Search the data for the word "atsakymo". Reproduce every line where it is found.
::::
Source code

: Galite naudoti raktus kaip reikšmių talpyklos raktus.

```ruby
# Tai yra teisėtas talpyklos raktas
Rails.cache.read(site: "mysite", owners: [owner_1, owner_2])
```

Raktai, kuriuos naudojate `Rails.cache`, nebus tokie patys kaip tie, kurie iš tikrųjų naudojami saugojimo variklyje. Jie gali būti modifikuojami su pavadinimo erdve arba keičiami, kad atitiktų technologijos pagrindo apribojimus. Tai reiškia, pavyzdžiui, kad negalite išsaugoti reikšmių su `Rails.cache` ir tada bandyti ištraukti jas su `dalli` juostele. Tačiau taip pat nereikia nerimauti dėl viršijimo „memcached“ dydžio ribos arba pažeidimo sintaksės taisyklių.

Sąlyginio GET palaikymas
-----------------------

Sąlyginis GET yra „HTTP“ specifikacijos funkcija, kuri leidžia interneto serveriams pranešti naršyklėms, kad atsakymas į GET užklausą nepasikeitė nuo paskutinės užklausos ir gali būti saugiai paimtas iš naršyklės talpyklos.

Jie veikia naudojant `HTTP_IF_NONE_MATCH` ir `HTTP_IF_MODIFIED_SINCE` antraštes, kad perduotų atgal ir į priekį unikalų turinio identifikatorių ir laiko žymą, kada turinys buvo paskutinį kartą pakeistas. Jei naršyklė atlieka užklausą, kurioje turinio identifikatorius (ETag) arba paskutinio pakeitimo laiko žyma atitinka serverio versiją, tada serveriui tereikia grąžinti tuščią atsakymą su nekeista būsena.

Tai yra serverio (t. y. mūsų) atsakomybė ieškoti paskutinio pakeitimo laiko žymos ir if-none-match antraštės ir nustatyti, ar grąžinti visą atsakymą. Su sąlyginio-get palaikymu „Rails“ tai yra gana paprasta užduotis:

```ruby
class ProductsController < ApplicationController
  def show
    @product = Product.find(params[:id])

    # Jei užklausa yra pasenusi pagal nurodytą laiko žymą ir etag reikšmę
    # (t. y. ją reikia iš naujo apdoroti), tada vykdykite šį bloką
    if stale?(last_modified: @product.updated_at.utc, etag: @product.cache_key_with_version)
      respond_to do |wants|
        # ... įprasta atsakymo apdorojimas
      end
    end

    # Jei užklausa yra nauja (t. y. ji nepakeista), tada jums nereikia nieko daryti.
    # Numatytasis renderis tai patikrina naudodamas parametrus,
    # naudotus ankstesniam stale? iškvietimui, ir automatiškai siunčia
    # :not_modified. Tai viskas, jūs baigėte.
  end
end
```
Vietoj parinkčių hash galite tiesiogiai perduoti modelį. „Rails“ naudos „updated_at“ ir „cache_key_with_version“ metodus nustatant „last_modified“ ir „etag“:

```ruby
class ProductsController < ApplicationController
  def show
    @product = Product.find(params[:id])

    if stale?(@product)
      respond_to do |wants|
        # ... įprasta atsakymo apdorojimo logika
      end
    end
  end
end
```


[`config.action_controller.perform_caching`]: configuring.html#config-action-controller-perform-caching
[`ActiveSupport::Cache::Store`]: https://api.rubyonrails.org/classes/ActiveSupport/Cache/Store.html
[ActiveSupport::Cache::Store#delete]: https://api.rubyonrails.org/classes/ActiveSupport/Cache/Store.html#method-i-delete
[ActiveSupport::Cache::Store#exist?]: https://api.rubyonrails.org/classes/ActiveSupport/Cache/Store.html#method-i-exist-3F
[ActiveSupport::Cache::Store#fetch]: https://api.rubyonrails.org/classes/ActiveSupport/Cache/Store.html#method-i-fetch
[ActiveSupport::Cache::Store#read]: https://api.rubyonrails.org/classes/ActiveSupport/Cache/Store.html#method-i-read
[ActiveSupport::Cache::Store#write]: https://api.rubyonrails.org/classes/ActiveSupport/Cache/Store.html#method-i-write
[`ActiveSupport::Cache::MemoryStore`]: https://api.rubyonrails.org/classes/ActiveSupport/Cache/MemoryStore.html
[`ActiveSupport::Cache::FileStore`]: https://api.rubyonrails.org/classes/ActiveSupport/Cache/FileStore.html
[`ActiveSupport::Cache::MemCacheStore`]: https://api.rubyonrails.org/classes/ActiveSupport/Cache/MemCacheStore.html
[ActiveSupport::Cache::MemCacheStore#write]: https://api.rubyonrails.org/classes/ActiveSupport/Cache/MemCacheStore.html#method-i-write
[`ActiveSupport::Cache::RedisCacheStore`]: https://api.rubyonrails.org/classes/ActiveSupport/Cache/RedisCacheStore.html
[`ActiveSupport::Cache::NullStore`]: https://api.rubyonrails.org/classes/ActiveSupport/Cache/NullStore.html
::::
- [Reply]
        # ... įprasta atsakymo apdorojimas
        # ... įprasta atsakymo apdorojimo logika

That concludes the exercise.